Issued: June 01 2010
The Office of the United States Trade Representative (USTR) has recognized the Kingdom of Saudi Arabia’s progress in the protection and enforcement of intellectual property rights by removing the Saudi Arabia from the Special 301 Watch List.

This is a result from the Out-of-Cycle Review (OCR) conducted last year with a focus on specific issues identified in the 2009 Special 301 Report. The USTR concluded that during 2009, the KSA made further progress in improving its overall IPR enforcement efforts particularly in relation to:

1) adequate protection for patented pharmaceutical products,

2) deterrent level penalties for violations of Saudi copyright law, and

3) action to reduce the use of unauthorized copies of software within the Saudi government.

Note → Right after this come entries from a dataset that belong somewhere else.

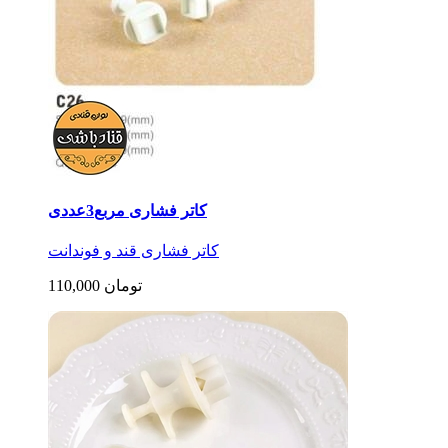
کاتر فشاری مربع3عددی
کاتر فشاری قند و فوندانت
110,000 تومان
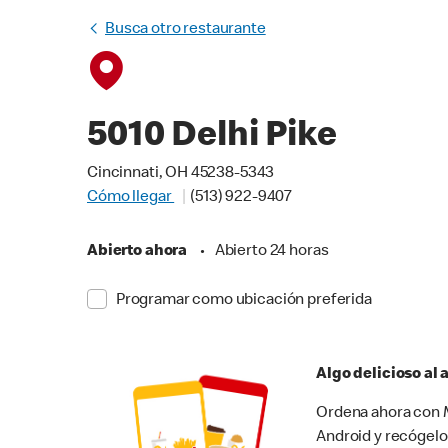
Busca otro restaurante
5010 Delhi Pike
Cincinnati, OH 45238-5343
Cómo llegar
(513) 922-9407
Abierto ahora
•
Abierto 24 horas
Programar como ubicación preferida
Algo delicioso al
Ordena ahora con M
Android y recógelo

The Saudi government has been vigilant in adopting a zero tolerance policy against street vendor piracy by orchestrating raids against street vendors and retail operations. In October 2009, the Saudi government reported to the US government that it had conducted 2000 raids, inspected 5,000 outlets and seized 3.83 million infringing copies.

“Saudi Arabia has made significant progress in improving protection for intellectual property rights during the past year,” said Ron Kirk, the US Trade Representative. “Over the last several years, Saudi Arabia has stepped up its enforcement actions, strengthened its legal framework, and demonstrated a commitment to fostering innovation and creativity. This is a credit to the hard work done by Saudi Arabia as well as to our close bilateral cooperation.”

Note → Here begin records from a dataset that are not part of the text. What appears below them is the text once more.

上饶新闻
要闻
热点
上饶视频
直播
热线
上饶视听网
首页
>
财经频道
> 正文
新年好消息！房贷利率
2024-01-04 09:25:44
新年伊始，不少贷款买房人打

This move is significant as a clear endorsement of the Saudi government’s efforts to step up to the IP enforcement plate and as a vote of confidence of the IP regimes in the broader Arabian Gulf countries. Saudi Arabia has the highest piracy rate in the Arabian Gulf for the motion picture, music, recording and entertainment software industries and an unacceptably high piracy rate for the business software and publishing industries.

This augurs well for Saudi Arabia’s ambition to become a modern state with a well developed legal system. It is stepping up its legal system as wide sweeping plans for legal reform were announced this month. Commercial and appeal courts in the main cities would be set up as part of a US$2 billion reform to modernize courts and train judges.